Divanka menarik pintu hingga terbuka, cowok itu bergerak masuk tanpa basa basi lebih dulu. Kini matanya terpaku pada kondisi kamar Divanka.

"Gue curiga lo bukan keturunan Aldarez, kamar lo aja persis kandang kucing, bahkan lebih bagus lagi kandang kucing." begitu katanya.

Kali ini Divanka berusaha menahan emosi dan menjadi tuan rumah yang baik. Dia tersenyum kearah Rey.

"Silahkan duduk, anggap aja rumah sendiri." Ucap Divanka.
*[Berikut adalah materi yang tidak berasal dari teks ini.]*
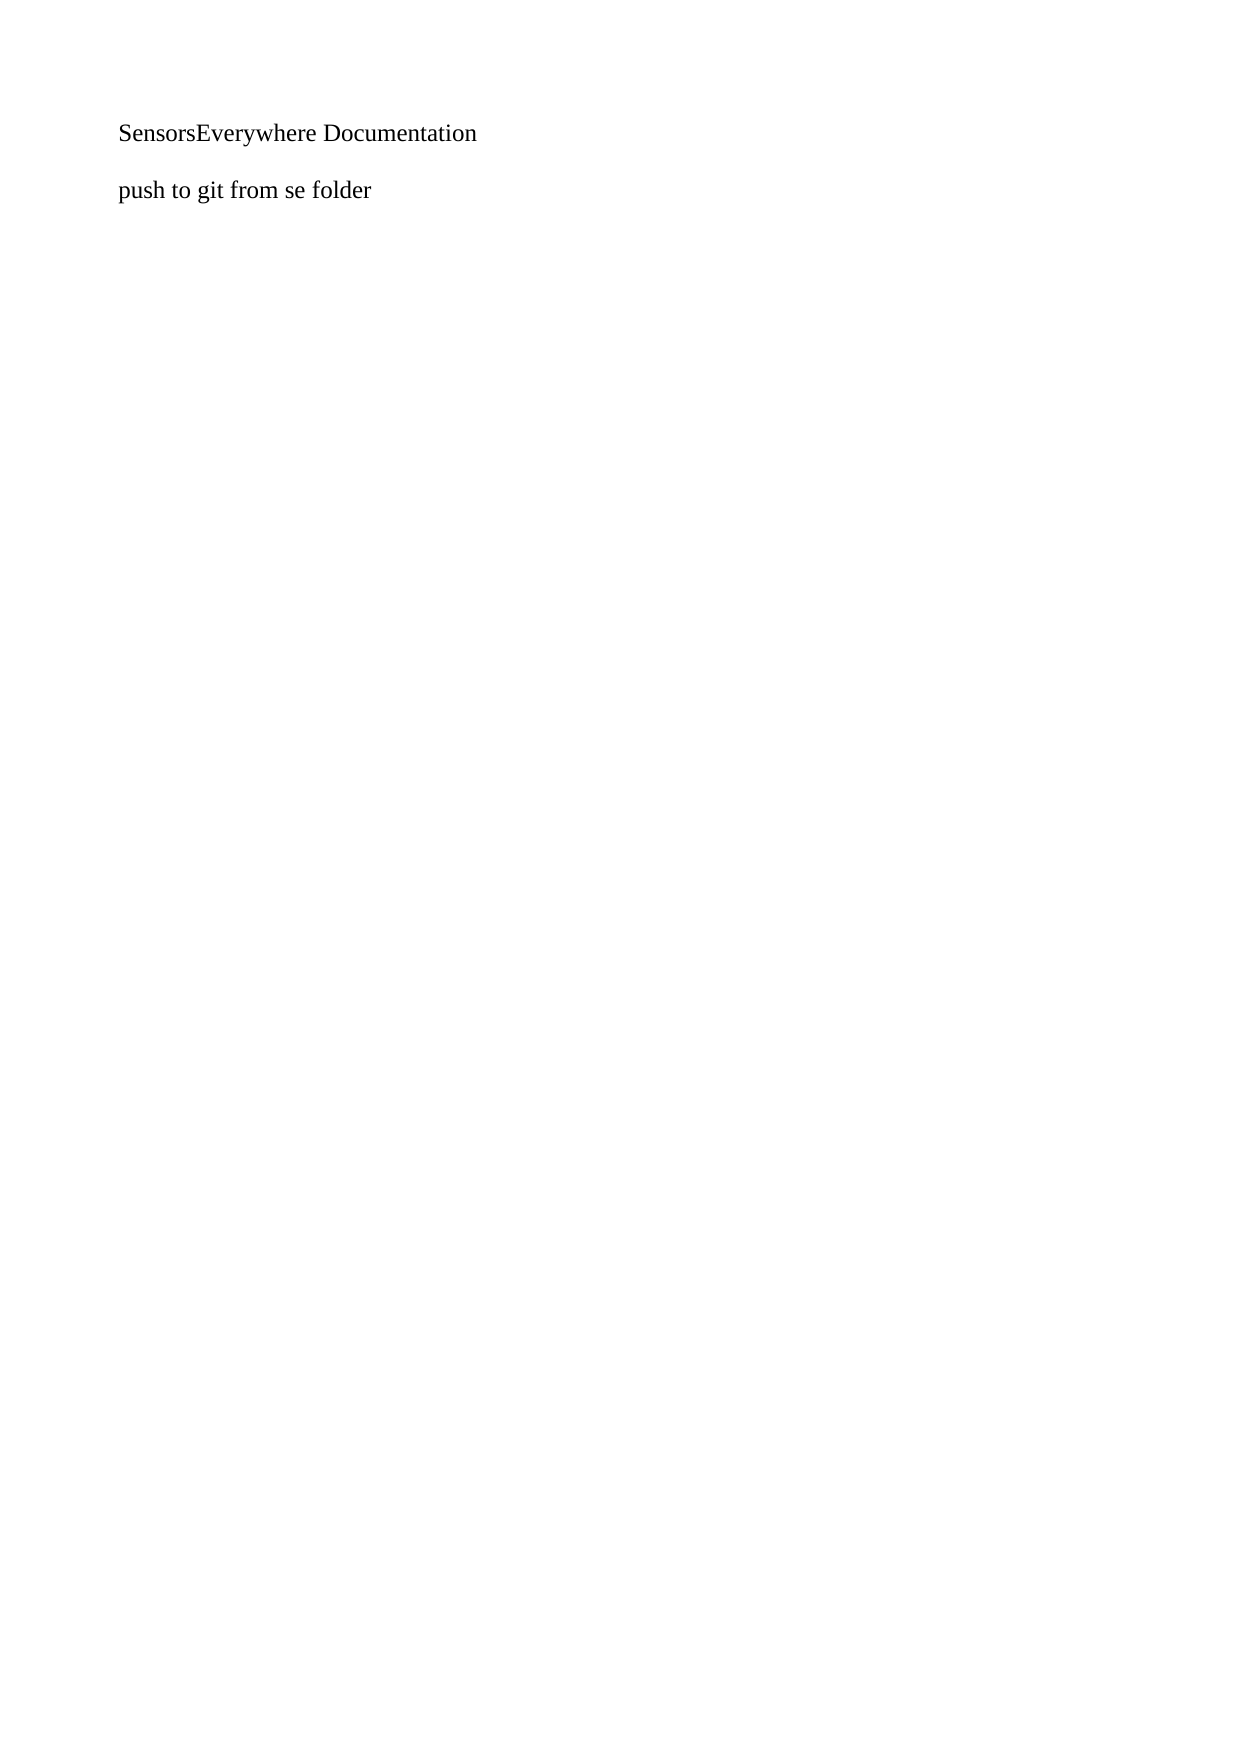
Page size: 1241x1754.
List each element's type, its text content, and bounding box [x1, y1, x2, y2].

text SensorsEverywhere Documentation [118, 118, 1122, 147]
text push to git from se folder [118, 176, 1122, 204]
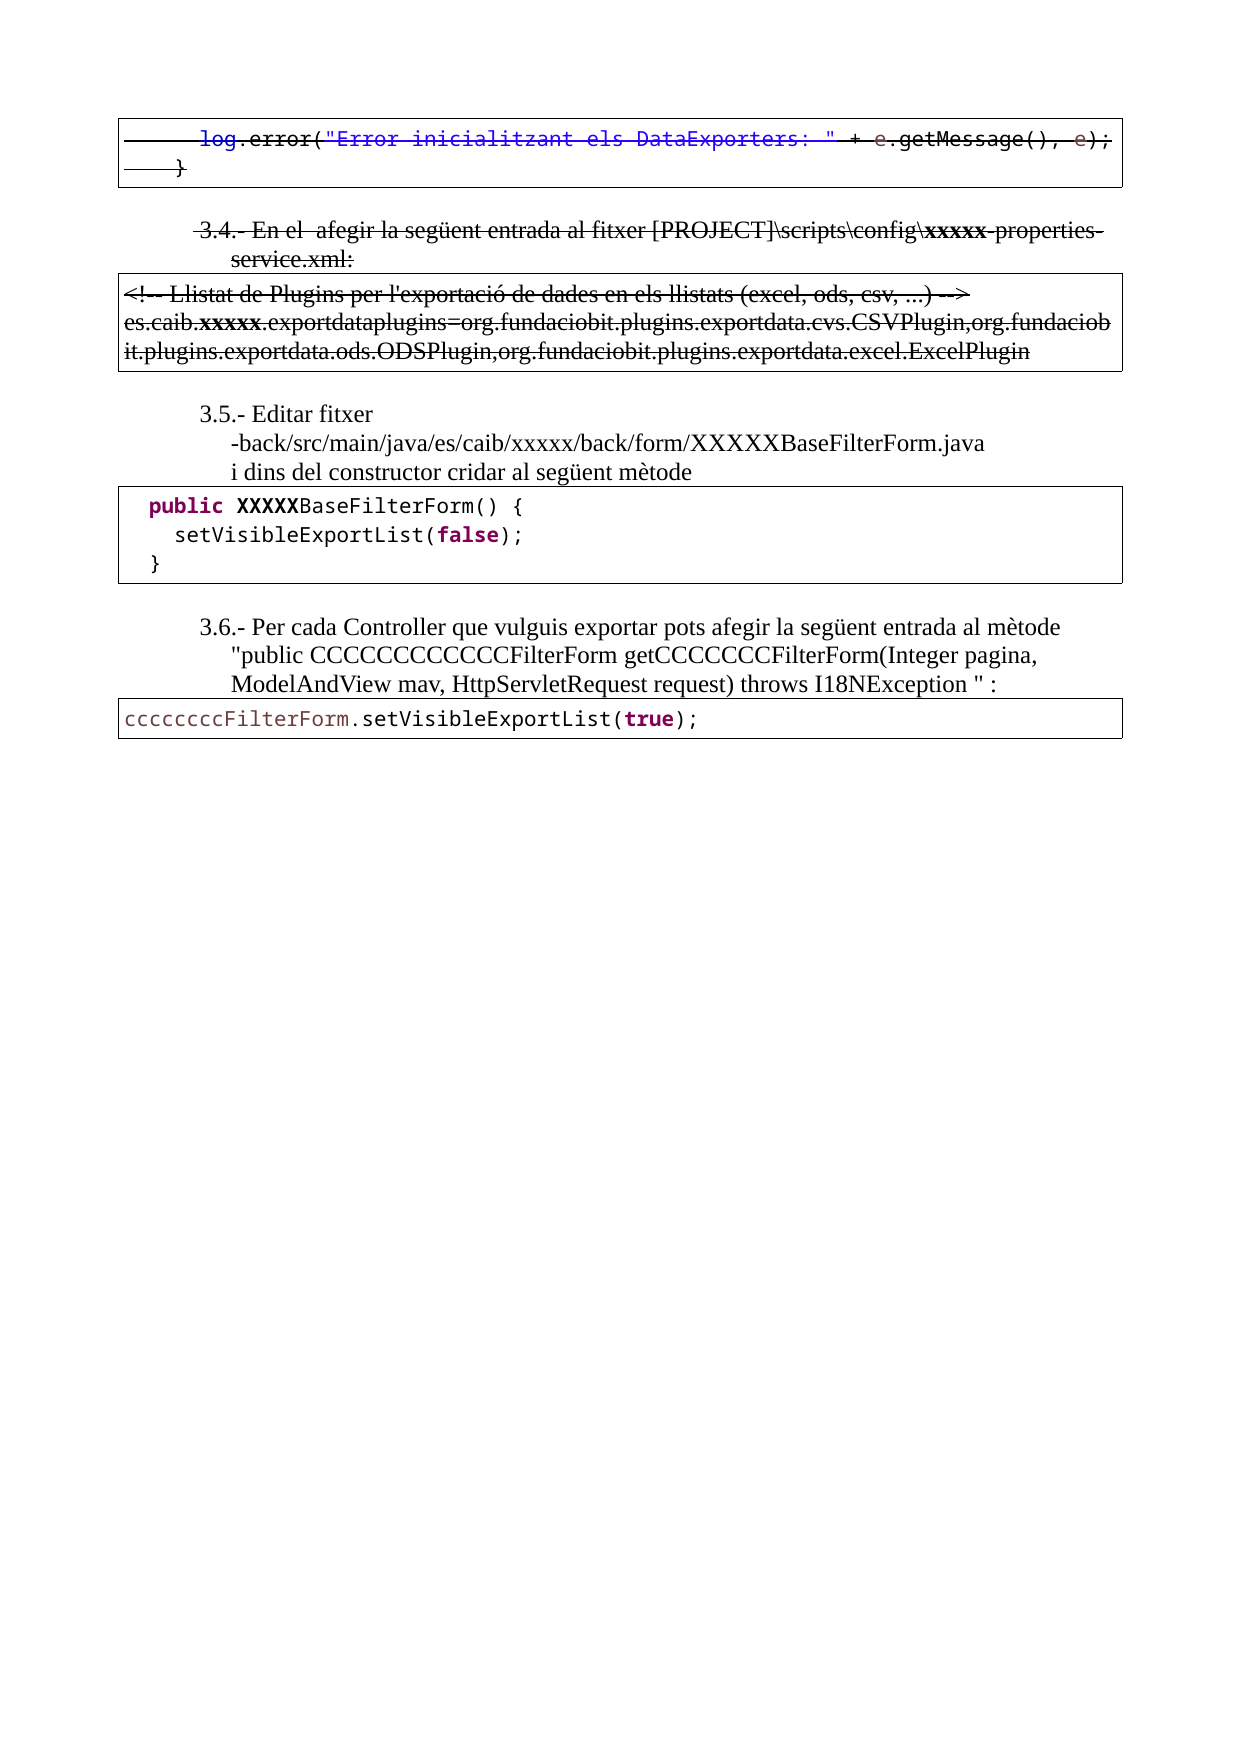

Rey bergidik ngeri, apa tadi katanya? rumah? rasanya bagian kamar ini lebih terlihat seperti kandang sapi, tidak-tidak ini adalah kandang singa. Singa pemalas.

"Ogah! kamar lo aja kayak gini, gimana bagian rumah lo yang laen?"

Cewek yang masih memakai baju tidur itu ingin sekali menendang Rey pergi dari sini. Cowok menyebalkan.
"Ngapain lo kesini? ini jam sekolah!" Cibir Divanka, sejauh ini informasi yang didapat Divanka tentang Rey, cowok ini siswa rajin yang tidak mungkin bolos untuk kerumah Divanka.

Rey beralih duduk di sofa, kaki nya bergaya seperti bos perusahaan besar. "Datengin babu gue, lo gak boleh kabur dari tugas!"

Sebenarnya cowok ini sudah izin dari sekolah, dia ingin membeli salah satu buku fisika terbaru dari toko buku kesayangan nya. Setelah dia dapatkan buku itu, dia memutuskan untuk kerumah Divanka.

"Cih! siapa yang mau kabur? gue lagi males ke sekolah!" Cibir Divanka tidak terima dirinya dituding kabur.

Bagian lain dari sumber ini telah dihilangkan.